Entonces aún existían los punkis y la peseta. Y el tren era un desgarrón en el paisaje en blanco y negro de la tele. Relinchaba la locomotora y el salón de casa —primeros ochenta— se nos llenaba de humo. Y aquel humo se unía al cuchicheo cinematográfico de las pipas. Mi hermano y yo, dos niños entonces, nos defendíamos de la revolución industrial tosiendo. Aún perduraba la humareda en la pantalla, cuando la cámara mostraba ya las ventanillas de los vagones, por las que pasaban rapidísimos sombreros de cowboys y fogonazos de rifles. Los comanches, a caballo, arrojaban flechas y alaridos contra el tren. Pero la propaganda de Hollywood les exigía la muerte, vaya por Dios, de modo que ellos, para cobrar, se desplomaban de sus monturas con cada disparo del hombre blanco. Y lo hacían entre grandes aspavientos. Alguno incluso se liaba con el jeroglífico de las riendas y salía del encuadre dando rebotes por el polvo del desierto, detrás del primer plano de un lagarto, con su gesto de fósil verde.

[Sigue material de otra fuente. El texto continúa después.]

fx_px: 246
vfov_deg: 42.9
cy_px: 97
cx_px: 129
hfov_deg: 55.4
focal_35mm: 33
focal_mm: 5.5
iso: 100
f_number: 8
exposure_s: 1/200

Al día siguiente, aquel tren se reencarnaba, gracias a la memoria y a una caja de lápices Alpino, en mis cuadernos escolares, pero ya sin indios ni irlandeses genocidas. Si cierro los ojos, aún veo aquellos trenes lacónicos y taquigráficos, algo así como los que pintaría un Regoyos pasado por el cubismo. Meses después, esos dibujos se convertirían en un tren de verdad, con su nariz de galgo de hierro y —qué rabia— sin aquel humo televisivo en la chimenea de la locomotora. Tenía diez años y era la primera vez que montaba en tren. Viajábamos a Manresa. Recuerdo que me llevé el libro de Sociales; el lunes, último examen del curso: Montesquieu, la división de poderes, las formas de gobierno, la democracia, algunos artículos de la Constitución.

En fin, si Borges arguyó que un hombre era todos los hombres, cualquier tren es todos los trenes. De manera que tanto los reales como los cinematográficos que poblaron mi infancia están contenidos, de alguna manera, en los que aparecen en Los hijos del hierro, un documental histórico realizado por Renfe que vale la pena ver, porque es pura fibra narrativa, sin edulcorantes tramposos con los que esconder la verdad.

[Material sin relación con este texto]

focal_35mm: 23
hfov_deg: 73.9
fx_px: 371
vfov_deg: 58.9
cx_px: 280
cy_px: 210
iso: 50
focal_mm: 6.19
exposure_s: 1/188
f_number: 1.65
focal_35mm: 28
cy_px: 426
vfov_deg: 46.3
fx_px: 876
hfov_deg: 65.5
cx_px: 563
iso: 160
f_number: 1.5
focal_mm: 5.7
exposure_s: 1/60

El documental adeuda su título a un artículo de Miguel Hernández sobre los ferroviarios de Baeza que firmó bajo el seudónimo de Antonio López en el número 12 (18 de abril de 1937) de Frente Sur, el órgano divulgativo de Altavoz del Frente, encargado de la defensa de la República mediante la difusión de noticias, poemas, alocuciones radiofónicas, piezas teatrales, largometrajes y octavillas (impresas por las dos caras para que pudieran leerse sin necesidad de recogerlas del suelo).

¿De qué trata Los hijos del hierro? Del miedo que inspiran los vencidos a los vencedores o los que van a ser o pueden ser vencidos, y por eso han de ser aniquilados. En este caso, los ferroviarios, esos hijos del hierro y la solidaridad obrera, a quienes Franco tanto temía. Como todos los autoritarios, el militar faccioso se vengó de sus propios complejos en lo que secreta, y quizá también sexualmente, admiraba en otros.

Los hijos del hierro está urdido con las voces de las casi 90.000 víctimas que aún hablan a través de las gargantas de los vivos: las de los familiares de los ferroviarios purgados, represaliados, fusilados después de una parodia de juicio, exiliados o condenados a trabajos forzosos en los batallones franquistas de esclavos o recluidos en alguno de los 300 —¡se dice pronto!— campos de concentración creados por el dictador, vigentes hasta finales de los años 60, y en los que fueron encerrados entre 700.000 y un millón de españoles. Y está tejido también el documental con declaraciones de prestigiosos investigadores. Y con un selecto material gráfico.

Pero es mejor que ustedes lo vean antes de que la desmemoria histórica nos sepulte bajo sus cascotes y nos lleve el tren del olvido. Por eso es importante volver a pasar el mundo por el corazón, que eso significa recordar. Entonces aún existían los punkis y la peseta, etc.